I went for the bundle last year, and my subscription has just renewed at the same price (though it's £7.68 for me, so if you're is 21p cheaper you've got even more of a bargain!). I know there are many who don't like a subscription model, but it's never bothered me....I think it's a terrific deal.

Yep, your current perpetual license will always work in the future....but even if you didn't have a perpetual license the recent changes mean that when/if you cancel your subscription then Lightroom will continue to be available, although with reduced functionality (such as Develop and Map modules being unavailable). But all the Library cataloging functions will still work, including Importing and Exporting, and even Quick Develop.


----------



## awp (Aug 26, 2014)

The problem might be that the CC catalgue couldn't be read by LR 5.6 - maybe ok now but not in the future after a few updates.  3 days to think about it before the offer ends.


----------



## Jim Wilde (Aug 26, 2014)

Yes, that would be true when you update to LR6, but as I said you've now got a much bigger safety net if you ever decide to exit the subscription model....and of course then buying a perpetual license may still be an option.


----------



## Medwyn (Aug 26, 2014)

Have just subscribed to Photography CC. Has to be great value at £1.75 per week. I spend more than that on coffee!
I have just started to mess around with the Mobile app on my iPhone and absolutely love it. Just waiting for keywording to be available in it now. Being able to see and edit your photos anywhere and the edits to get synced back to the desktop is great.


----------



## Victoria Bampton (Aug 26, 2014)

Welcome to the forum Medwyn. Thanks for sharing your thoughts!


----------



## SMP (Aug 26, 2014)

Has Lr gone to CC? A colleague of mine today was trying to purchase the student & teacher edition but looking on the Adobe web site all he could find was the subscription based service?

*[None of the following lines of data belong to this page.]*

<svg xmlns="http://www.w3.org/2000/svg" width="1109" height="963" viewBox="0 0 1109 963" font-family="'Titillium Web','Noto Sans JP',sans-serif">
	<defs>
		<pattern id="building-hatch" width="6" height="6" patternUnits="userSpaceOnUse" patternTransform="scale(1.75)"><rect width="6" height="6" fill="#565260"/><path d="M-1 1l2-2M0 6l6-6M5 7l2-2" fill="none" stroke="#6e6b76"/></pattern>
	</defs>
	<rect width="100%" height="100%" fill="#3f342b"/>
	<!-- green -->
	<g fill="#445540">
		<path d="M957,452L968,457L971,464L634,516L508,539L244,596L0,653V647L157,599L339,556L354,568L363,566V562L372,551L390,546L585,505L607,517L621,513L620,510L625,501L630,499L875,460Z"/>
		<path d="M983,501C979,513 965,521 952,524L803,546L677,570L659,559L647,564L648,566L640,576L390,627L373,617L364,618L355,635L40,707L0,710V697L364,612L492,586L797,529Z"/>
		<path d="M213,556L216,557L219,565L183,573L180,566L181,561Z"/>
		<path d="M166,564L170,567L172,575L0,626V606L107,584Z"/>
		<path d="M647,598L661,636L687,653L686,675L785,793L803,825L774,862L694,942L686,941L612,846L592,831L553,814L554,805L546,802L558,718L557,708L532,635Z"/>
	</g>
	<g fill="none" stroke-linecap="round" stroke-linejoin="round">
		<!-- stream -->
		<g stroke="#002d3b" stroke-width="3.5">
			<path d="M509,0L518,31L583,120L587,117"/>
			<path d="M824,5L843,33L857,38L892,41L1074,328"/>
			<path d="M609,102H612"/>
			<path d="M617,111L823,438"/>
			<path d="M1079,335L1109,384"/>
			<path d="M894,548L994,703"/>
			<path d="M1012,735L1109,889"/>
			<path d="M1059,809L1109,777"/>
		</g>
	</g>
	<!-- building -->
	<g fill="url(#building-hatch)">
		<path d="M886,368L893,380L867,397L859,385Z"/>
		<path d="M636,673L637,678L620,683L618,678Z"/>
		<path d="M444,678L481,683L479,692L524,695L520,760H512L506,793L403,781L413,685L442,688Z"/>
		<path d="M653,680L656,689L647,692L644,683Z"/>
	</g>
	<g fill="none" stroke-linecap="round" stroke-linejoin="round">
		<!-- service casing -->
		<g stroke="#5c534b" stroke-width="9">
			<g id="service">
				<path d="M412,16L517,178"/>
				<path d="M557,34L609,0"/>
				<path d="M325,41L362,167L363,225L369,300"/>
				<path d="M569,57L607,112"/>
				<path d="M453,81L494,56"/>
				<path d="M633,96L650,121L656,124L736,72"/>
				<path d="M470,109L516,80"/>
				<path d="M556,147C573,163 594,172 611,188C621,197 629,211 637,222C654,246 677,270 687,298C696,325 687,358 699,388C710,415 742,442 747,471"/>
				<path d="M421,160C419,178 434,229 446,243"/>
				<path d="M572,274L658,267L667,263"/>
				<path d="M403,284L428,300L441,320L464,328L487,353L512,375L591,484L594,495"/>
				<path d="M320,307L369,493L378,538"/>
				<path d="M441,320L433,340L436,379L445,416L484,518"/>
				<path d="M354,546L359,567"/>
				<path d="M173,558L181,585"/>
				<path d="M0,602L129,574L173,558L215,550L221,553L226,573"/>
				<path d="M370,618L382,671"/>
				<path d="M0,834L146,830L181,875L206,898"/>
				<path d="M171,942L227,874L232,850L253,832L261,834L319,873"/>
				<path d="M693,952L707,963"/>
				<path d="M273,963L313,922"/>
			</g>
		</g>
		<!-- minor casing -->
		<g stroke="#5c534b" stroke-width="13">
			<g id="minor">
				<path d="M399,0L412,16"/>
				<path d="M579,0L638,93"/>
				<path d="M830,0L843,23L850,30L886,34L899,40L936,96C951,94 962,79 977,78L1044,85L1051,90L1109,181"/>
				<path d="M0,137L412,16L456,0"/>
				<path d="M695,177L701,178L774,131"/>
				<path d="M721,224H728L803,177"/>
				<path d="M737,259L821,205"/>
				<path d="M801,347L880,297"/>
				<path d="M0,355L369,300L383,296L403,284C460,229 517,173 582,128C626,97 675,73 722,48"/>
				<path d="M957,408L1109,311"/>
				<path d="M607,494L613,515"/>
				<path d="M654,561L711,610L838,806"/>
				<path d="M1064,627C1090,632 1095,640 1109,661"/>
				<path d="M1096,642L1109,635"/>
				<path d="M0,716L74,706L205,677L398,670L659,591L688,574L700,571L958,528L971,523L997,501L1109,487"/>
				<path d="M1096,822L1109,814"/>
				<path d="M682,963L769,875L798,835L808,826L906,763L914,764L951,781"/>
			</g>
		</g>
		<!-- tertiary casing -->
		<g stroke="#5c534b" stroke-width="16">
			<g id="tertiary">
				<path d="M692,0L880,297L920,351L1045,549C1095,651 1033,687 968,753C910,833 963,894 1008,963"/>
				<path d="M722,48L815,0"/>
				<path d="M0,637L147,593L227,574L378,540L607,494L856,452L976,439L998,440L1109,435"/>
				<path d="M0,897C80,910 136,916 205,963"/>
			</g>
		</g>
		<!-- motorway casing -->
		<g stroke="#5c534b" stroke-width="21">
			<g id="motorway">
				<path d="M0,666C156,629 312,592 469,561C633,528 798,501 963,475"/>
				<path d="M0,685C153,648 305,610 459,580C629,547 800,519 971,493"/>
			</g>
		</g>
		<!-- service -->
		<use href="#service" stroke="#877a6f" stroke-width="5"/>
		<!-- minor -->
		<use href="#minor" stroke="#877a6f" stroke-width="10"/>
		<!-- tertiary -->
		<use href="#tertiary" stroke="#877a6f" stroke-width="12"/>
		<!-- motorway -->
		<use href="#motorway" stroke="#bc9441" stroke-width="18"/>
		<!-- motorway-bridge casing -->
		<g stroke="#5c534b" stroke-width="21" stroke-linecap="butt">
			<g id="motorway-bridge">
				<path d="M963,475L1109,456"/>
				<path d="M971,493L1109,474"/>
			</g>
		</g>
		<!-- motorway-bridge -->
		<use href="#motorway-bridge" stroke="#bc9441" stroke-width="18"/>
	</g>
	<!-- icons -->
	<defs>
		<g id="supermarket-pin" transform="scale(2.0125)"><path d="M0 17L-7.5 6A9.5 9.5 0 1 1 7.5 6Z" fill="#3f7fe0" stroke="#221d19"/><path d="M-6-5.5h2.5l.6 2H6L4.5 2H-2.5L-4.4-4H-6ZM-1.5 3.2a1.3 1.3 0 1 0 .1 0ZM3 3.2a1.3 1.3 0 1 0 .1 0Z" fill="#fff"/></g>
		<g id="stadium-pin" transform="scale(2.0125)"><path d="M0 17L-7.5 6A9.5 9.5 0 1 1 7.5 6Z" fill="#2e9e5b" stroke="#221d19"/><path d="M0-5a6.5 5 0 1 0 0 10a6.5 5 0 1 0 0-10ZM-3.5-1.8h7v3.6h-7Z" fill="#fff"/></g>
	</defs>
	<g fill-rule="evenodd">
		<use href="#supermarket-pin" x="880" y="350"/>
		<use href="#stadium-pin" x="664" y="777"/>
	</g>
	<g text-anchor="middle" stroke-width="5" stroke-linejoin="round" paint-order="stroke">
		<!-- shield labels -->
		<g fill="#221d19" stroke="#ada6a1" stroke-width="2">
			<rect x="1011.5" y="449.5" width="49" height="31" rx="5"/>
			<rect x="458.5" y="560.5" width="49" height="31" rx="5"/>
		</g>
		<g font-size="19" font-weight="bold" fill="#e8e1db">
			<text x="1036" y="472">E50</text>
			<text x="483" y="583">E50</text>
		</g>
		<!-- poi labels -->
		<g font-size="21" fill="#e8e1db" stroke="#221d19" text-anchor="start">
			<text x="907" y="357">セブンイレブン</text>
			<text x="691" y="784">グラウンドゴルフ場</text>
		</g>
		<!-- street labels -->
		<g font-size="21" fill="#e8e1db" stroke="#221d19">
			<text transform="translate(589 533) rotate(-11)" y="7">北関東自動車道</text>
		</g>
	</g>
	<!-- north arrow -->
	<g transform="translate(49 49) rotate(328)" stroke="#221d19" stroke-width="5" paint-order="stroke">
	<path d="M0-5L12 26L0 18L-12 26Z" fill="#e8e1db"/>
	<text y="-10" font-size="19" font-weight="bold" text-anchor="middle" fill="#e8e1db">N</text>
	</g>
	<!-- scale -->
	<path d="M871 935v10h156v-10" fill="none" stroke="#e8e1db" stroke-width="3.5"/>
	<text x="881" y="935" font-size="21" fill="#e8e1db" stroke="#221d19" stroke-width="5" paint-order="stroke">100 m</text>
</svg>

I have to say I am not a fan of the CCidea at all. I don't want to rent software, I want to own it so I know it inside out not have access to loads of stufff I do not want and will not use. In my opinion Adobe are shooting themselves in the foot, people will abandon them for the likes of Corel and On One. As an alternative to Elements I am looking at Pixelmator on the Mac platform, it's only £20 and gets rave reviews.


----------



## Victoria Bampton (Aug 26, 2014)

It should be there somewhere, but they've hidden it pretty well. TBH I often buy from Amazon as it's easy to find. http://www.amazon.co.uk/Adobe-Photoshop-Lightroom-Student-Teacher/dp/B00CLD7Y5I


----------